▶ _Work request 1_: Update the rows below by replacing "value" with "number" wherever it appears, keeping everything else unchanged. Omit the pictures from your answer.

▶ _Text passage_:
=== Begin Enclosure ===
In the plasma treatment of the plastic particles, the surfaces of the particles are treated to a desired surface tension, for example, which produces an ASTM wettability measurement of 50-55 dynes/cm or more, for example, of about 68-70 dynes/cm or even higher. For a nominal treatment rate of approximately 500-550 cubic feet per hour of plastic, which, for example, may have a bulk density of about 27 pounds per cubic foot. The column 81 that is illustrated between 10 to 14 feet tall with an approximately 13 inch square internal cross-section. Its electrodes 84 are energized to a high voltage determined by the geometry of the column 81 and electrodes. 84 to ionize the gas within the chamber. The high voltage is supplied from a rectified output of rectifier 88 connected to a center-tapped secondary winding of a high voltage transformer 87. In one embodiment, the transformer 87 is connected to an input 86 of about 440-480 volts AC, 60 Hz, drawing about 30 input amps. The output of the secondary winding of the transformer for an apparatus of this configuration and capacity is about SkVA. This power is adequate for producing paving material in these quantities. For larger scale paving projects, one skilled in the art can appreciate that larger scale equipment is desired and providing such would be within such person's skill.

Electrodes 84 may take many configurations and forms. For example, the arrays of electrodes may be arranged in a 1/4 inch grid pattern on polyethylene sheets 91. Connection of the electrodes 84 to the output rectifier 88 can be made with the use of a conductive oil layer 92 sealed in a thin volume that communicates with the outer ends of the electrodes 84. Plasma treatment equipment and the technology for designing and producing such equipment is known in the commercial industrial plasma treatment industry.

The plasma treatment can be satisfactorily performed where the gas in the column 81 is air, which may be supplied from the compressor 90. Much higher rates of productivity can be achieved when an inert gas such as argon is used, which may be supplied from the tanks 93 without the compressor 90 being activated. The argon tends to support the plasma better and is less likely to result in a burning of the plastic. Other inert or semi-inert gases and gases such as nitrogen or carbon dioxide can be used with varying degrees of plasma enhancing efficiency.

When the plastic has been treated, it is better that it be used as soon as possible. Plastic treated by flame should be mixed with asphalt within a day or days of treatment and treated plastic should be kept out of contact with freely

flowing air or sunlight until used. With plasma treatment, however, a longer lasting activated particle surface results.

Where a plasma enhancing gas, such as argon for example, is used as the processing gas of which the plasma is formed, the activation of the plastic remains even longer. As such, plasma treated particles can be stored in bulk for from several weeks to several months without substantial degradation of the activated state of the particle surfaces.

Nonetheless, use of the treated particles of plastic material should be used as soon after treatment as practical to realize the maximum benefit of their activated surfaces.
=== End Enclosure ===
▶ _Work request 2_: In the text on plasma treatment of plastic particles, what kind of gas gives much higher rates of productivity than air?

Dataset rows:
=== Begin Enclosure ===
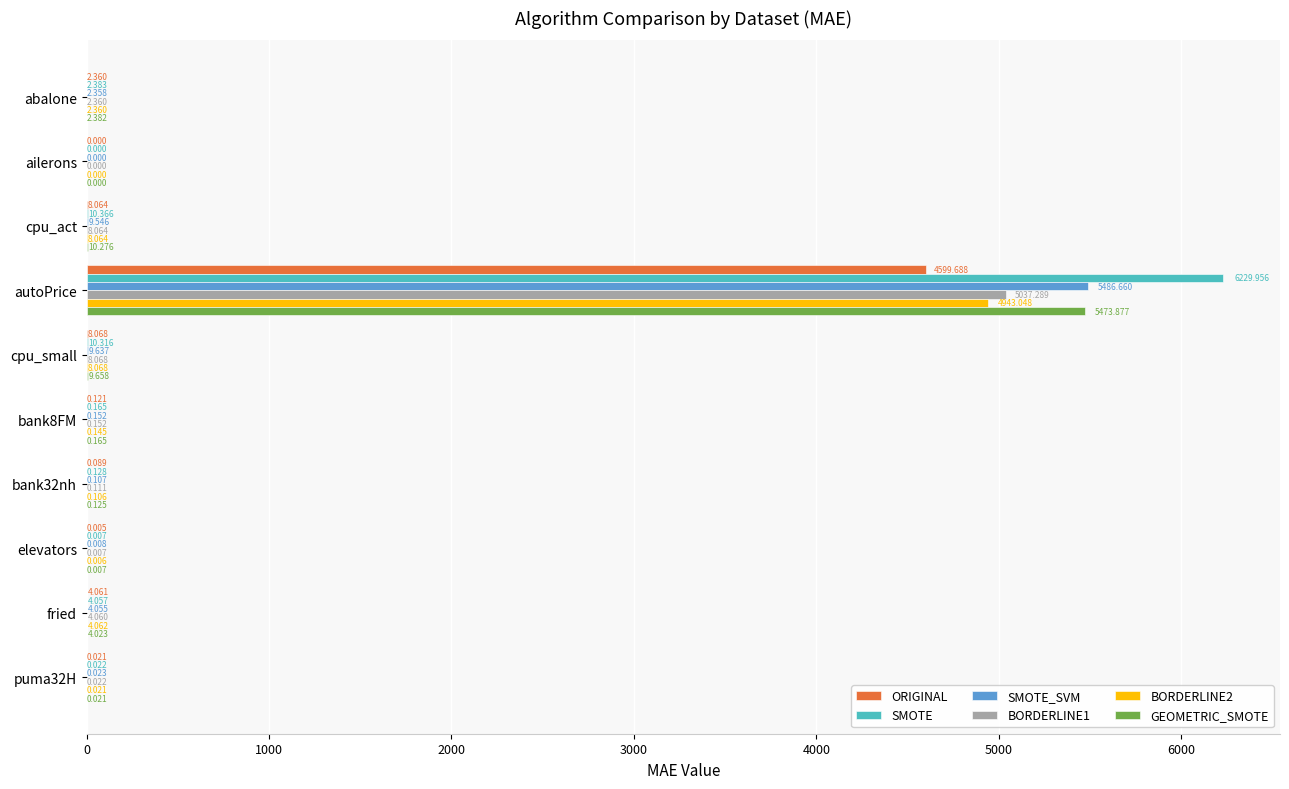

Where is BORDERLINE2 nearest to the value 2471?

cpu_small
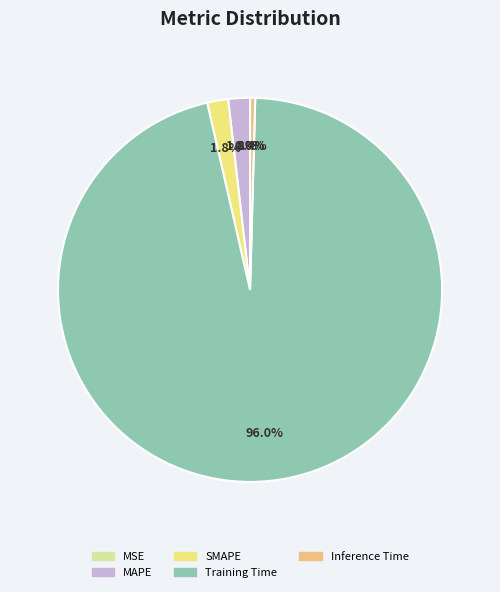

Does any single category account for the majority?

Yes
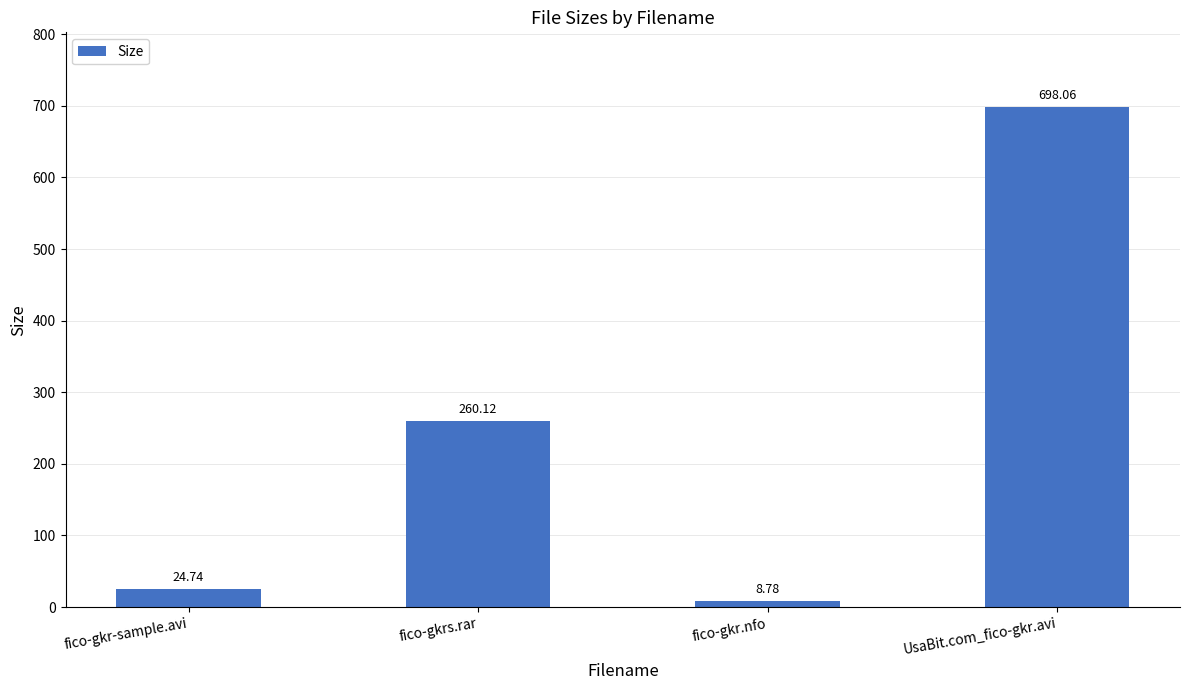

List the labels in order of value, largest first.

UsaBit.com_fico-gkr.avi, fico-gkrs.rar, fico-gkr-sample.avi, fico-gkr.nfo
=== End Enclosure ===
▶ _Written reply 1_:
Where is BORDERLINE2 nearest to the number 2471?

cpu_small

Does any single category account for the majority?

Yes

List the labels in order of number, largest first.

UsaBit.com_fico-gkr.avi, fico-gkrs.rar, fico-gkr-sample.avi, fico-gkr.nfo

▶ _Written reply 2_: An inert gas such as argon.